Doshi Aashna, Shah Mauli, Srinivasan Bhaskar, Majumder Parthopratim Dutta
Department of Uvea, Medical and Vision Research Foundations, Sankara Nethralaya, Chennai, Tamil Nadu, India.
Department of Cornea and Ocular Surface, Medical and Vision Research Foundations, Sankara Nethralaya, Chennai, Tamil Nadu, India.

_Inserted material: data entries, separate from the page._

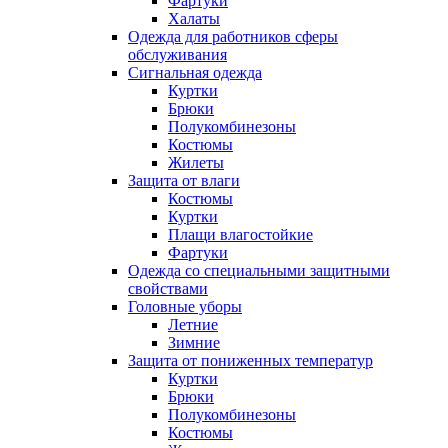
Фартуки
Халаты
Одежда для работников сферы
обслуживания
Сигнальная одежда
Куртки
Брюки
Полукомбинезоны
Костюмы
Жилеты
Защита от влаги
Костюмы
Куртки
Плащи влагостойкие
Фартуки
Одежда со специальными защитными
свойствами
Головные уборы
Летние
Зимние
Защита от пониженных температур
Куртки
Брюки
Полукомбинезоны
Костюмы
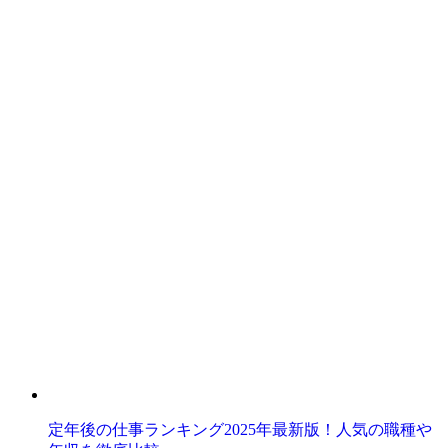
定年後の仕事ランキング2025年最新版！人気の職種や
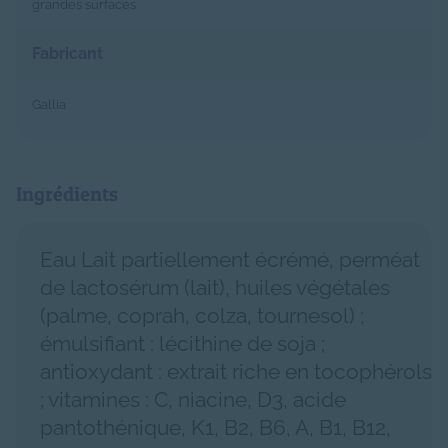
grandes surfaces
Fabricant
Gallia
Ingrédients
Eau Lait partiellement écrémé, perméat
de lactosérum (lait), huiles végétales
(palme, coprah, colza, tournesol) ;
émulsifiant : lécithine de soja ;
antioxydant : extrait riche en tocophérols
; vitamines : C, niacine, D3, acide
pantothénique, K1, B2, B6, A, B1, B12,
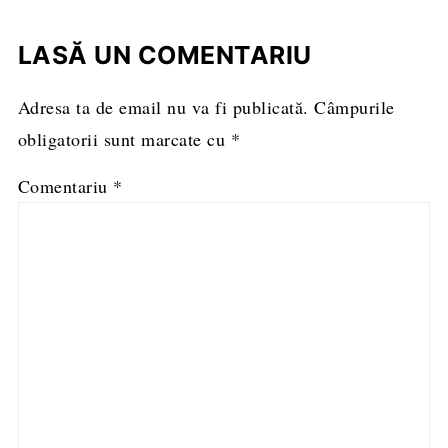
LASĂ UN COMENTARIU
Adresa ta de email nu va fi publicată.
Câmpurile
obligatorii sunt marcate cu
*
Comentariu
*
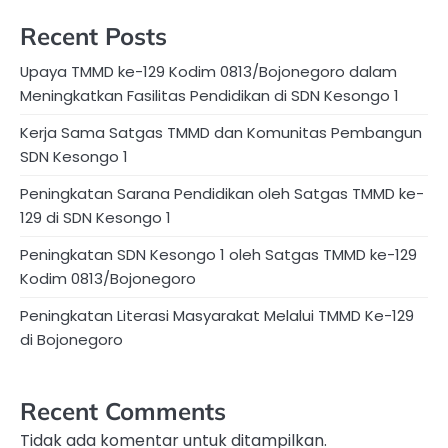
Recent Posts
Upaya TMMD ke-129 Kodim 0813/Bojonegoro dalam
Meningkatkan Fasilitas Pendidikan di SDN Kesongo 1
Kerja Sama Satgas TMMD dan Komunitas Pembangun
SDN Kesongo 1
Peningkatan Sarana Pendidikan oleh Satgas TMMD ke-
129 di SDN Kesongo 1
Peningkatan SDN Kesongo 1 oleh Satgas TMMD ke-129
Kodim 0813/Bojonegoro
Peningkatan Literasi Masyarakat Melalui TMMD Ke-129
di Bojonegoro
Recent Comments
Tidak ada komentar untuk ditampilkan.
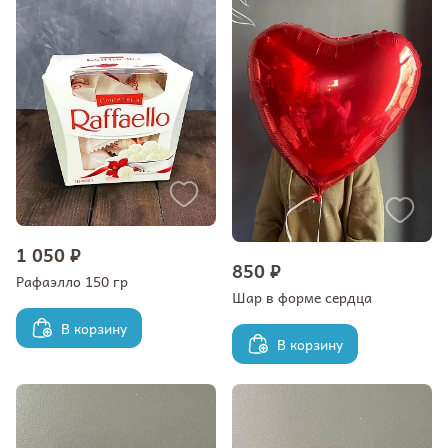
1 050 ₽
850 ₽
Рафаэлло 150 гр
Шар в форме сердца
В корзину
В корзину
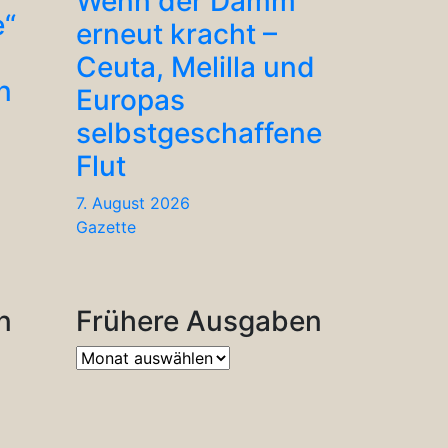
Wenn der Damm
e“
erneut kracht –
Ceuta, Melilla und
n
Europas
selbstgeschaffene
Flut
7. August 2026
Gazette
n
Frühere Ausgaben
Frühere
Ausgaben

Oman J Ophthalmol. 2024 Feb 21;17(1):127-129. doi: 10.4103/ojo.ojo_255_22. eCollection 2024 Jan-Apr.
A 42-year-old male presented initially with conjunctivitis and was treated with topical medical medications without any improvement. He developed ocular pain subsequently and further examination revealed lid edema, conjunctival hyperemia with chemosis, matting of lashes with yellowish discharge, and deeper episcleral congestion which did not blanch with topical vasoconstrictor. Subsequent laboratory investigation revealed positive cytoplasmic-antineutrophil cytoplasmic antibody (Anti-PR 3 antibody). He continued to develop recurrences and finally responded to oral azathioprine. Granulomatosis with polyangitis may rarely present as conjunctivitis and subsequently manifest as scleritis.
一名42岁男性最初表现为结膜炎,接受局部药物治疗后无任何改善。随后他出现眼痛,进一步检查发现眼睑水肿、结膜充血伴球结膜水肿、睫毛粘连并有黄色分泌物,以及深层巩膜充血,局部使用血管收缩剂后不褪色。随后的实验室检查显示胞浆抗中性粒细胞胞浆抗体(抗PR3抗体)呈阳性。他病情持续复发,最终对口服硫唑嘌呤产生反应。肉芽肿性多血管炎很少以结膜炎为首发表现,随后可表现为巩膜炎。